F. The Commissioner shall implement and enforce any applicable provisions of the Paul Wellstone and Pete Domenici Mental Health Parity and Addiction Equity Act of 2008, as amended, and federal guidance or regulations issued under these acts including 45 CFR 146.136, 45 CFR 147.136, 45 CFR 147.160 and 45 CFR 156.115(a)(3).

G. No later than December 31, 2021, and by December 31 of each year thereafter, the Commissioner shall make available to the public the reports submitted by insurers, as required in subsection E of this section, during the most recent annual cycle; provided, however, that any information that is confidential or a trade secret shall be redacted.

1. The Commissioner shall identify insurers that have failed in whole or in part to comply with the full extent of reporting required in this section and shall make a reasonable attempt to obtain missing reports or information by June 1 of the following year.
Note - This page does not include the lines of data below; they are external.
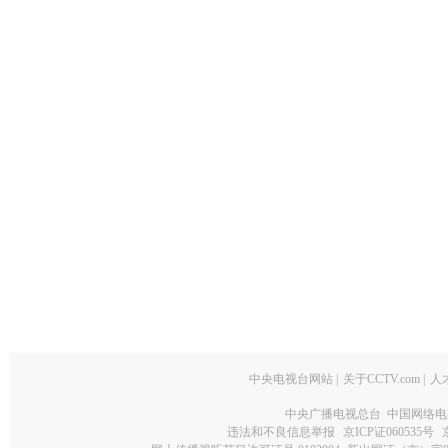
中央电视台网站
|
关于CCTV.com
|
人
中央广播电视总台 中国网络电
违法和不良信息举报
京ICP证060535号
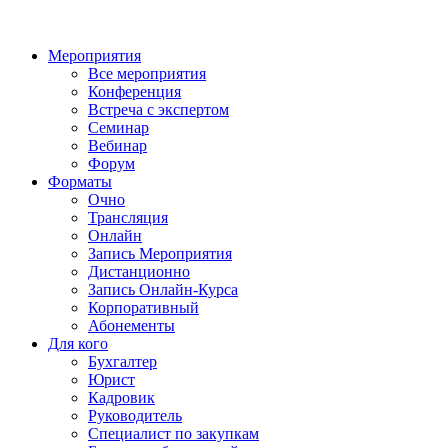
Мероприятия
Все мероприятия
Конференция
Встреча с экспертом
Семинар
Вебинар
Форум
Форматы
Очно
Трансляция
Онлайн
Запись Мероприятия
Дистанционно
Запись Онлайн-Курса
Корпоративный
Абонементы
Для кого
Бухгалтер
Юрист
Кадровик
Руководитель
Специалист по закупкам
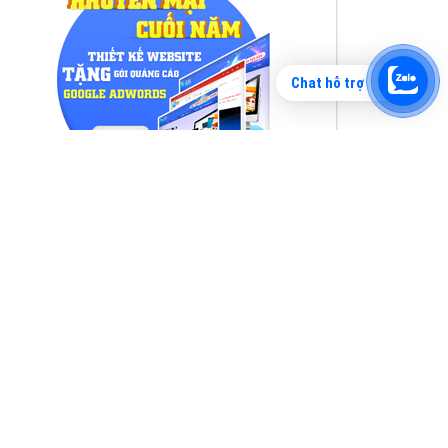
Chat hỗ trợ
Tìm công ty thiết kế website uy tín, chuyên
nghiệp tại Hà Nội là rất khó cho khách hàng.
VietAds xin giới thiệu công ty thiết kế Viet
XEM CHI TIẾT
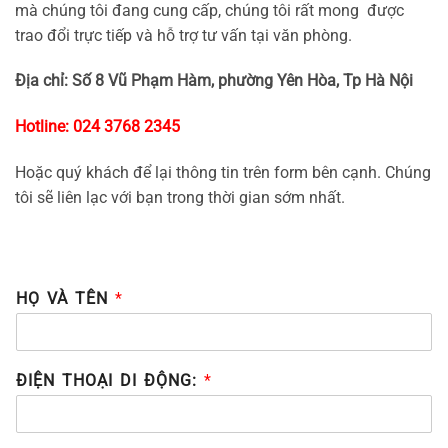
mà chúng tôi đang cung cấp, chúng tôi rất mong được
trao đổi trực tiếp và hỗ trợ tư vấn tại văn phòng.
Địa chỉ: Số 8 Vũ Phạm Hàm, phường Yên Hòa, Tp Hà Nội
Hotline: 024 3768 2345
Hoặc quý khách để lại thông tin trên form bên cạnh. Chúng
tôi sẽ liên lạc với bạn trong thời gian sớm nhất.
HỌ VÀ TÊN
*
ĐIỆN THOẠI DI ĐỘNG:
*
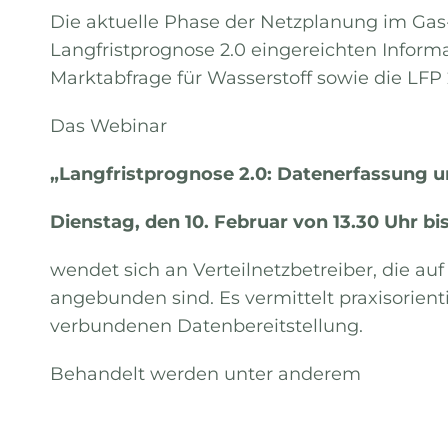
Die aktuelle Phase der Netzplanung im Gas
Langfristprognose 2.0 eingereichten Informa
Marktabfrage für Wasserstoff sowie die LFP 
Das Webinar
„Langfristprognose 2.0: Datenerfassung 
Dienstag, den 10. Februar von 13.30 Uhr bis
wendet sich an Verteilnetzbetreiber, die a
angebunden sind. Es vermittelt praxisorien
verbundenen Datenbereitstellung.
Behandelt werden unter anderem
• die einzelnen Schritte von der Vorbereitun
• die Funktionsweise und Anwendung des di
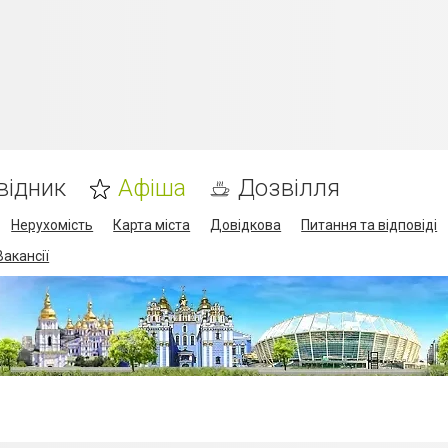
відник
Афіша
Дозвілля
Нерухомість
Карта міста
Довідкова
Питання та відповіді
Вакансії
2. The reports submitted by insurers and the identification by the Commissioner of noncompliant insurers shall be made available to the public by posting on the Internet website of the Insurance Department.

H. The Commissioner shall promulgate rules pursuant to the provisions of this section and any provisions of the Paul Wellstone and Pete Domenici Mental Health Parity and Addiction Equity Act of 2008, as amended, that relate to the business of insurance.

Added by Laws 1999, c. 153, § 2, eff. Jan. 1, 2000. Amended by Laws 2010, c. 222, § 42, eff. Nov. 1, 2010; Laws 2020, c. 75, § 2, eff. Nov. 1, 2020; Laws 2021, c. 478, § 28, emerg. eff. May 12, 2021.